[Source records]
============================================================
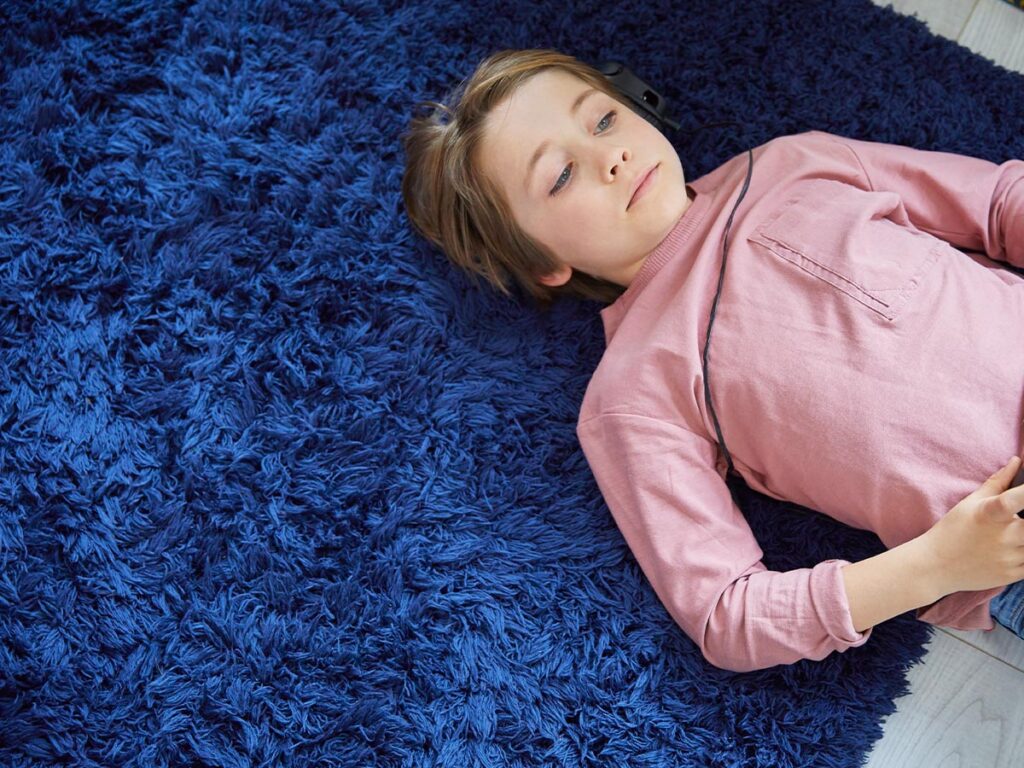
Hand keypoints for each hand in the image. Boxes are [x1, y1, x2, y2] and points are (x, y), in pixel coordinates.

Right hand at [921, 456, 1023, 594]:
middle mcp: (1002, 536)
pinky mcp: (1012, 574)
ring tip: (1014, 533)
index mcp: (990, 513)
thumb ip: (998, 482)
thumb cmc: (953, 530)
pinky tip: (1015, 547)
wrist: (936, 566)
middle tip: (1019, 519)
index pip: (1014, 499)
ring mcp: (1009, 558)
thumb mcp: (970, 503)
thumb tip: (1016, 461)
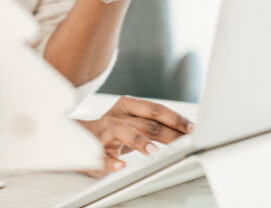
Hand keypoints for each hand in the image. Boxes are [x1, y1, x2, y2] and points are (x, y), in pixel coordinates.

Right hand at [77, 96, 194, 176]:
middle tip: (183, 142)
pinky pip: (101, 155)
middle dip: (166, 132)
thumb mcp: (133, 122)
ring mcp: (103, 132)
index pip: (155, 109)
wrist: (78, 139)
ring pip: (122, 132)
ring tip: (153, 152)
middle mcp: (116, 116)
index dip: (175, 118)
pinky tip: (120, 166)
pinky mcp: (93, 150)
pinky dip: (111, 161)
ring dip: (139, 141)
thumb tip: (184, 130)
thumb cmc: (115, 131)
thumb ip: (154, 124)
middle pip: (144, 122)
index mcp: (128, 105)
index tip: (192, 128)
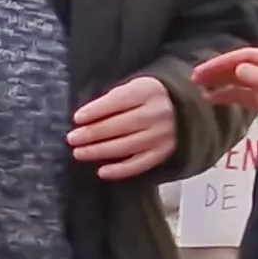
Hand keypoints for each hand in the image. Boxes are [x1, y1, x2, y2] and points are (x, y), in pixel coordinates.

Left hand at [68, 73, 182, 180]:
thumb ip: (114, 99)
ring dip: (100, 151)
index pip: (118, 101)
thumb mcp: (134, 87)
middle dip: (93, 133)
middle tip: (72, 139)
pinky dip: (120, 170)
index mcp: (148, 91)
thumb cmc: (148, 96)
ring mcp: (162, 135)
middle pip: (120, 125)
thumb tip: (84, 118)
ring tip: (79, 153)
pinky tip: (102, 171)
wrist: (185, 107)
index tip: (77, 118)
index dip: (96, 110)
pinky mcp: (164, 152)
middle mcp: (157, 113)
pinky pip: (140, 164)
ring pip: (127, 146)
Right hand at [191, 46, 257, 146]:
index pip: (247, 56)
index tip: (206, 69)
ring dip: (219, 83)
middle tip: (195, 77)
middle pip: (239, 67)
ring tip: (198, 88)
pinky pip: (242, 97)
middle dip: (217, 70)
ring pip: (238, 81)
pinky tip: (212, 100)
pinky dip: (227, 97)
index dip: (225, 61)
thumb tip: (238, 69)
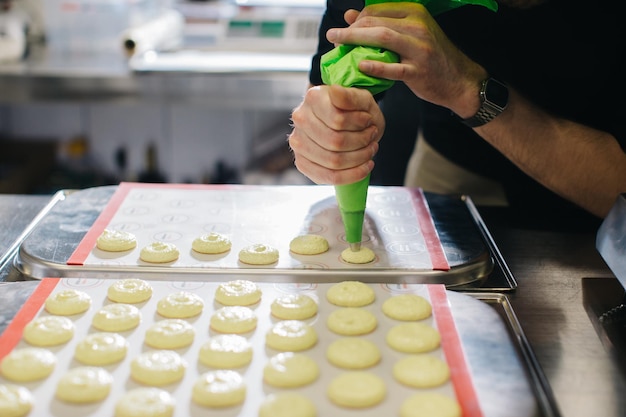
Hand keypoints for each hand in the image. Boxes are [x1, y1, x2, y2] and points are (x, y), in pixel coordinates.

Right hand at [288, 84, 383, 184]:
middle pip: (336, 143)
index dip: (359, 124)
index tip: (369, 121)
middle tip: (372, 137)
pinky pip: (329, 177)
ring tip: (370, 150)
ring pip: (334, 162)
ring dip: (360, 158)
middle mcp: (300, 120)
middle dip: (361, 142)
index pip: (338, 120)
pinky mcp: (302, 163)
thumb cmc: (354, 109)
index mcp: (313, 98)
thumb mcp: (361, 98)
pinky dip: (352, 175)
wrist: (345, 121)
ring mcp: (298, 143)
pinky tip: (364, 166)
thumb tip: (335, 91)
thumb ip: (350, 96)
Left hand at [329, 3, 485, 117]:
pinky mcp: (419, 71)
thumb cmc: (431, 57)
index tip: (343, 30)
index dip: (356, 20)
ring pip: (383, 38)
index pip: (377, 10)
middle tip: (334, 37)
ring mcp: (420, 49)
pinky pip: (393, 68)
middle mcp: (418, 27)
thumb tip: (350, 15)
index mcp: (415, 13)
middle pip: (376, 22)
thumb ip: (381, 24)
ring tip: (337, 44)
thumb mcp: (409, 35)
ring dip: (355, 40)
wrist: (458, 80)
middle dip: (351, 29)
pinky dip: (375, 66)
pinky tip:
============================================================
## [EXERCISE BRIEF]
The copy you return must match the records above exactly, minus any images.

## [SOLUTION BELOW]
Hand keypoints for each hand in the image. Boxes are [x1, y1, x2, y2] and points are (x, y), in pixel coordinates.

Right hand at [921, 456, 1023, 594]:
middle mcp: (1002, 536)
pinky mcp: (1012, 574)
ring tip: (1014, 533)
index mcp: (990, 513)
thumb ip: (998, 482)
thumb cmc: (953, 530)
pinky tip: (1015, 547)
wrist: (936, 566)
middle tip: (1019, 519)
index pip: (1014, 499)
ring mcp: (1009, 558)
thumb mcp: (970, 503)
thumb tip: (1016, 461)
Hand keypoints for each hand in the image. Boxes are [x1, y1, x2, y2] and points are (x, y), in pixel coordinates.

Right hand at [77, 96, 194, 176]:
middle tip: (183, 142)
pinky pip: (101, 155)
middle dip: (166, 132)
thumb mcp: (133, 122)
ring mcp: (103, 132)
index pip: (155, 109)
wrist: (78, 139)
ring pip: (122, 132)
ring tip: (153, 152)
middle mcp: (116, 116)
index dip: (175, 118)
pinky tip: (120, 166)
pinky mcp: (93, 150)
pinky dip: (111, 161)
ring dip: (139, 141)
thumb tip: (184, 130)
thumb cmc: (115, 131)
thumb ip: (154, 124)
middle pip: (144, 122)
index mcp: (128, 105)
index tip: (192, 128)
Hand keypoints for each hand in the image. Boxes are [x1, y1, x2, y2] and points are (x, y), in pixel coordinates.

Left hand at [68, 73, 182, 180]:
thumb ip: (114, 99)
ring dip: (100, 151)
index pip: (118, 101)
thumb mcp: (134, 87)
middle dip: (93, 133)
middle tip: (72, 139)
pinky dip: (120, 170)
index mcp: (148, 91)
thumb cmc: (148, 96)
ring mcp: (162, 135)
middle pip: (120, 125)
thumb tip: (84, 118)
ring tip: (79, 153)
pinky tip: (102, 171)
wrist: (185, 107)
index tip: (77, 118)
index dip: (96, 110)
pinky mcp: (164, 152)
middle mcp: (157, 113)
pinky pip: (140, 164)
ring pip: (127, 146)
Right hand at [191, 46, 257, 146]:
index pip: (247, 56)
index tip: (206, 69)
ring dip: (219, 83)
middle tip: (195, 77)
middle pip: (239, 67)
ring tip: (198, 88)
pinky pip: (242, 97)
middle dip: (217, 70)
ring pip: (238, 81)
pinky tip: (212, 100)
pinky dip: (227, 97)
index dip: (225, 61)
thumb tip: (238, 69)
Hand keypoints for each hand in the image. Boxes are [x1, y1, x2, y2] and points are (x, y), in pixel coordinates.

Right hand at [288, 84, 383, 184]:
middle pip: (336, 143)
index dip: (359, 124)
index tip: (369, 121)
middle tip: (372, 137)
pinky pip: (329, 177)
ring tip: (370, 150)
ring pip: (334, 162)
ring dip: (360, 158)
middle mcp: (300, 120)
middle dip: (361, 142)
index pip: (338, 120)
pinky mcp: (302, 163)
thumb cmc: (354, 109)
index mcp: (313, 98)
thumb mcp: (361, 98)
pinky dip: (352, 175)
wrist: (345, 121)
ring mcp: (298, 143)
pinky tip: (364, 166)
thumb tip: (335, 91)
thumb ip: (350, 96)
Left hand at [329, 3, 485, 117]:
pinky mcp: (419, 71)
thumb cmc: (431, 57)
index tip: (343, 30)
index dip: (356, 20)
ring pip: (383, 38)
index pip: (377, 10)
middle tip: (334, 37)
ring mcp: (420, 49)
pinky pip: (393, 68)
middle mcp: (418, 27)
thumb tip: (350, 15)
index mcp: (415, 13)
middle pip: (376, 22)
thumb ip: (381, 24)
ring tip: (337, 44)
thumb mcp: (409, 35)
ring dip: (355, 40)
wrist: (458, 80)
middle dip: (351, 29)
pinky dip: (375, 66)
pinky tip:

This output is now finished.